Implementation checklist

  • Define 3-5 leading indicators per service (latency, saturation, errors, retries, queue depth).
  • Add `runbook_url` to every alert and verify it resolves during game days.
  • Codify rollback paths (Argo Rollouts/LaunchDarkly kill-switch) and rehearse them.
  • Implement multi-window SLO burn-rate alerts to avoid alert floods and slow burns.
  • Automate “first actions” in runbooks: links to dashboards, `kubectl` commands, rollback buttons.
  • Schedule monthly game days with rotating on-calls and realistic failure injection.
  • Track MTTR as: first page -> mitigation -> full restore; improve each slice.

Questions we hear from teams

How many leading indicators per service is ideal?
Three to five. One for latency tail, one for saturation (queue depth or pool usage), one for errors/retries, optionally one cost or dependency signal. More than that and responders will ignore them.
Do we need Argo Rollouts or can we do this with LaunchDarkly/Spinnaker?
Use what you have. LaunchDarkly can be your kill-switch; Spinnaker, Argo Rollouts, or Flagger can gate canaries with Prometheus.

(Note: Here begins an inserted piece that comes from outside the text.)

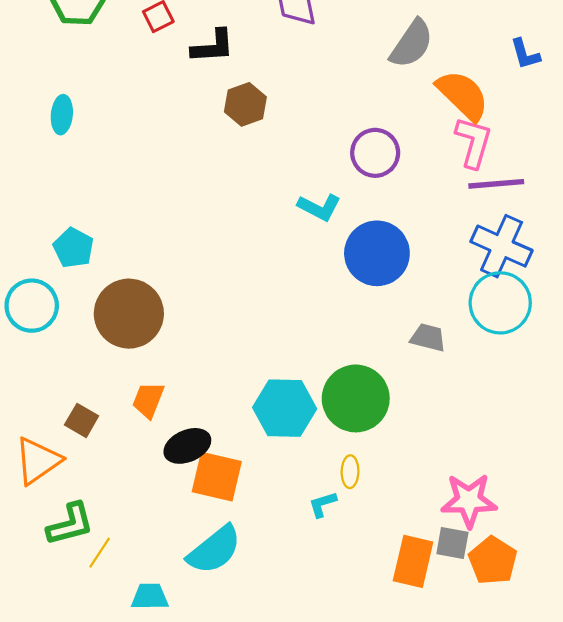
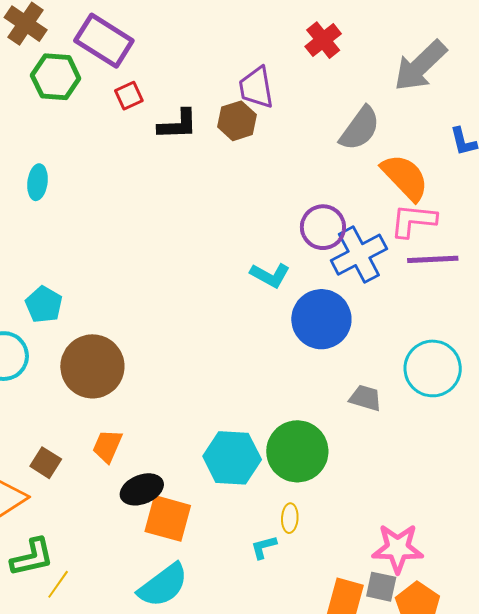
brown hexagon: (245, 104) -> (237, 121), moved
pink L-shape: (473, 142) -> (413, 221), turned -102
blue cross: (502, 246) -> (359, 255), moved, turned 36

The key is that telemetry drives automated pause/abort and the runbook documents the commands.
What if most of our code was AI-generated and observability is inconsistent?
Start with a vibe code cleanup pass: standardize OpenTelemetry middleware, adopt a common metrics library per language, and ship a service bootstrap that emits the same RED + USE metrics and trace attributes. You can retrofit this in a sprint per service with a small platform team.